Kuruma ödenmesi gereken sigorta primlerinin hesabında gerçek ücretin/kazancın esas alınması gerekmekte olup hizmet tespiti davalarının kamusal niteliği gereği, çalışma olgusu her türlü kanıtla ispatlanabilmesine karşın ücret konusunda aynı genişlikte ispat serbestliği söz konusu değildir ve değinilen maddelerde yazılı sınırları aşan ücret alma iddialarının yazılı delille kanıtlanması zorunluluğu bulunmaktadır. Ücret tutarı maddede belirtilen sınırları aştığı takdirde, tespiti gereken gerçek ücretin; hukuksal geçerliliğe sahip olarak düzenlenmiş bulunmaları kaydıyla, sigortalının imzasını içeren aylık ücreti gösteren para makbuzları, banka kayıtları, ticari defter kayıtları, ücret bordroları gibi belgelerle kanıtlanması olanaklıdır. Yazılı delille ispat sınırının altında kalan miktar için tanık dinlenebileceği gibi, tespiti istenen miktar sınırı aşsa dahi varlığı iddia edilen çalışmanın öncesine ve sonrasına ait yazılı delil başlangıcı sayılabilecek belgeler bulunuyorsa tanık dinlenmesi mümkündür. Nitekim Yargıtay Hukuk Genel Kurulu’nun 20.10.2010 gün ve 2010/10-480 Esas - 2010/523 Karar, 20.10.2010 gün ve 2010/10-481 Esas - 2010/524 Karar, 20.10.2010 gün ve 2010/10-482 Esas - 2010/525 Karar, 19.10.2011 gün ve 2011/10-608 Esas - 2011/649 Karar, 19.06.2013 gün ve 2012/10-1617 Esas - 2013/850 Karar sayılı ilamlarında da aynı görüş ve yaklaşım benimsenmiştir.
Mahkemece, yukarıdaki açıklamalara uygun olarak davacının davalı işveren tarafından Kuruma bildirilen ücretle çalıştığı kabul edilerek karar verilmesi gerektiği halde tanık beyanları ve emsal ücret araştırmasına dayanarak prime esas kazancın tespit edilmesi usul ve yasaya aykırı olup bozma nedenidir.

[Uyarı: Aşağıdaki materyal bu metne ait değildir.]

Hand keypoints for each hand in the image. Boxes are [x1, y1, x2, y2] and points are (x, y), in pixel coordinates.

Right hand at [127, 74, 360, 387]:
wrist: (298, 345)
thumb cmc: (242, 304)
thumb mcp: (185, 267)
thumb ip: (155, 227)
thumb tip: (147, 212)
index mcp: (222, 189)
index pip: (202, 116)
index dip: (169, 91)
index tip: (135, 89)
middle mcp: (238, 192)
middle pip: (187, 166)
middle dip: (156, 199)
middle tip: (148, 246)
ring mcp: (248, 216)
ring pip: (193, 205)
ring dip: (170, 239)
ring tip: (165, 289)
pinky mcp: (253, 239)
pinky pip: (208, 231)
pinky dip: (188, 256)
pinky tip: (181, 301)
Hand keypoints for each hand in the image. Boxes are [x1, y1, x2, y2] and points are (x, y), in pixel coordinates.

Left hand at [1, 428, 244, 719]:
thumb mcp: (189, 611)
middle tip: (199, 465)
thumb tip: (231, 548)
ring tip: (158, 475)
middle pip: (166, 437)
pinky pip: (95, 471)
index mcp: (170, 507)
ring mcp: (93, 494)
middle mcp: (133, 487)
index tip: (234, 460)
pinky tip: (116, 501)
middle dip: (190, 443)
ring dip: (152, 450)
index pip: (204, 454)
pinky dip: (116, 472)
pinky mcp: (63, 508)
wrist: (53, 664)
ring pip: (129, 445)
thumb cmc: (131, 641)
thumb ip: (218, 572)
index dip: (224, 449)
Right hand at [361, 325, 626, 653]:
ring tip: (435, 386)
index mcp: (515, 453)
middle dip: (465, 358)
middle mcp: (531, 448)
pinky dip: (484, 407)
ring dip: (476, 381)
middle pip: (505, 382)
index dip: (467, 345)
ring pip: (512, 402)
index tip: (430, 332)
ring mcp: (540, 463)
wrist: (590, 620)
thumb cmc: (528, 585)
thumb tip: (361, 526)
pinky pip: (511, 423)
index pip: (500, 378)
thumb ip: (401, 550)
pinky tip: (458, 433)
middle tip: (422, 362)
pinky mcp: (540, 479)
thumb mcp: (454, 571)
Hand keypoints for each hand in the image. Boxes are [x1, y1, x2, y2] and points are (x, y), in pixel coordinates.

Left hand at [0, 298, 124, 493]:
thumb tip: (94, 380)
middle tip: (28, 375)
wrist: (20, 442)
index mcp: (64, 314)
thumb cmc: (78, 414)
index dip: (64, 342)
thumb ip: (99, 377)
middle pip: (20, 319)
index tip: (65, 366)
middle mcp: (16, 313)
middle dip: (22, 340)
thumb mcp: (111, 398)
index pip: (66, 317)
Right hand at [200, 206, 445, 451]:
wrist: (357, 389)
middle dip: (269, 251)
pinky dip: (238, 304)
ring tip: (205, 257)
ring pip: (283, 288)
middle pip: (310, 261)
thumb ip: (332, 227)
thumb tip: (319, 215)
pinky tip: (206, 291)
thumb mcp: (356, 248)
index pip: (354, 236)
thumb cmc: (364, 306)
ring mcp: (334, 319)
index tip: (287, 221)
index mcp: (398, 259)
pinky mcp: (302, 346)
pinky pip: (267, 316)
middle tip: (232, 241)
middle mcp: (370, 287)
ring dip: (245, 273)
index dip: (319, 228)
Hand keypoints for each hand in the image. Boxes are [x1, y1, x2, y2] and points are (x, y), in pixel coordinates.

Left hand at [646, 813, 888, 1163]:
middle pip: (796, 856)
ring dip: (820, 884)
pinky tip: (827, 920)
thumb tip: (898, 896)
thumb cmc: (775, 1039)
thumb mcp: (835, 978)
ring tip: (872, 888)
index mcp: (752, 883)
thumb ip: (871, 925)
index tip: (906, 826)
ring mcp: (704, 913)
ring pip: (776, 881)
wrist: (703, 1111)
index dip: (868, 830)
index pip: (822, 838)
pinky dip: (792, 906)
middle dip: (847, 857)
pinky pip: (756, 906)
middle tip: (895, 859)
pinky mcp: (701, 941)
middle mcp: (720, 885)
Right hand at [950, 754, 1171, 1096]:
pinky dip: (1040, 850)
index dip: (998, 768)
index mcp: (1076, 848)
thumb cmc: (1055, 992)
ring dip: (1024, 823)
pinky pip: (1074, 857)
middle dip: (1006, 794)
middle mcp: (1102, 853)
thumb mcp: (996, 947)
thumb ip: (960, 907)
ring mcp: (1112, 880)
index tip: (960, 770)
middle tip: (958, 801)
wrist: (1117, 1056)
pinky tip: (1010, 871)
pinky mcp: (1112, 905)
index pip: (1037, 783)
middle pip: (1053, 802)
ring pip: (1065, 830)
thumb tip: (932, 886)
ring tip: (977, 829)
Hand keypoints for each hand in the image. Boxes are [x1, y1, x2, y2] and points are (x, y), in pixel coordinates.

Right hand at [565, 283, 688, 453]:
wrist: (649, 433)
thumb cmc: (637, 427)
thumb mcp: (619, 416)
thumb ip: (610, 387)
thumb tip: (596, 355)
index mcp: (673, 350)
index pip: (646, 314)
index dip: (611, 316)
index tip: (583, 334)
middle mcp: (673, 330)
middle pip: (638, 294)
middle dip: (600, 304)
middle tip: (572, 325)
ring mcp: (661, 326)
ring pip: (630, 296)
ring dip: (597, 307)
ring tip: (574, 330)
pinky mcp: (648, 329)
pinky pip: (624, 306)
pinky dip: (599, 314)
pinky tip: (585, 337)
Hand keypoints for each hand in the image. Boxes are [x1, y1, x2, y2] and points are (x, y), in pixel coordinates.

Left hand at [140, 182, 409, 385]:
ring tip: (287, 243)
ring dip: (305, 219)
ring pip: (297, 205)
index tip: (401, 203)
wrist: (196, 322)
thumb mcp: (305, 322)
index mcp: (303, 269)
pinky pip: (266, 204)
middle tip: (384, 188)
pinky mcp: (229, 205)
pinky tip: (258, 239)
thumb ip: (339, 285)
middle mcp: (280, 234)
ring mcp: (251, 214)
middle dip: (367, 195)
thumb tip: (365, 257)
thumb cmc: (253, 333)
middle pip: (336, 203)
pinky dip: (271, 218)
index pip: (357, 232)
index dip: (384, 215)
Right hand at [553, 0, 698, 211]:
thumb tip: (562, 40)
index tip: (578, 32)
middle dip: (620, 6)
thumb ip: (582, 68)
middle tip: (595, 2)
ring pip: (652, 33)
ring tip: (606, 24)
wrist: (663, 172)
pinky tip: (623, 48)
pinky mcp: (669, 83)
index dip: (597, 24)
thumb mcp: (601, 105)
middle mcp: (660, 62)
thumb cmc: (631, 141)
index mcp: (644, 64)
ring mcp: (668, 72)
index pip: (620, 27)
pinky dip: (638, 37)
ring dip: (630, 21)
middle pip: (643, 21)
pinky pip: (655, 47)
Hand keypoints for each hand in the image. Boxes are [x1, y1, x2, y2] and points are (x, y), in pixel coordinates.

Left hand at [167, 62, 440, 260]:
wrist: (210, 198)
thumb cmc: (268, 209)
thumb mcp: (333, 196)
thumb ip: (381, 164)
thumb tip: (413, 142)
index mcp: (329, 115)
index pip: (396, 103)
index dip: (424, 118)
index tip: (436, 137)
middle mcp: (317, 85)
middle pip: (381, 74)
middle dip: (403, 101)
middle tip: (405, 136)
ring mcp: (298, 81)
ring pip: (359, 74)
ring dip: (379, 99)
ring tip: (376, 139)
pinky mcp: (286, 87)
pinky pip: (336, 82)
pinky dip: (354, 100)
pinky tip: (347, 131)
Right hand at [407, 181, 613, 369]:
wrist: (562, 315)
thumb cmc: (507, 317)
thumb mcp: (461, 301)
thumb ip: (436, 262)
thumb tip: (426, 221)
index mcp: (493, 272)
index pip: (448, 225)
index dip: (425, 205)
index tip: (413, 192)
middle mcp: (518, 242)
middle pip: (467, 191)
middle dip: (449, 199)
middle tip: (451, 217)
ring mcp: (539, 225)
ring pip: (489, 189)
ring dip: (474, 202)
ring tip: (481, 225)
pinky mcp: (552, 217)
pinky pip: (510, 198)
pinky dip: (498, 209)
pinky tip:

O hâlde, davalıların bu yönleri amaçlayan temyiz itirazları kabul edilmeli ve hüküm bozulmalıdır.
SONUÇ: Temyiz edilen hükmün yukarıda açıklanan nedenlerle BOZULMASINA, temyiz harcının istek halinde temyiz eden davalılardan ...ye iadesine, 18/12/2017 gününde oybirliğiyle karar verildi.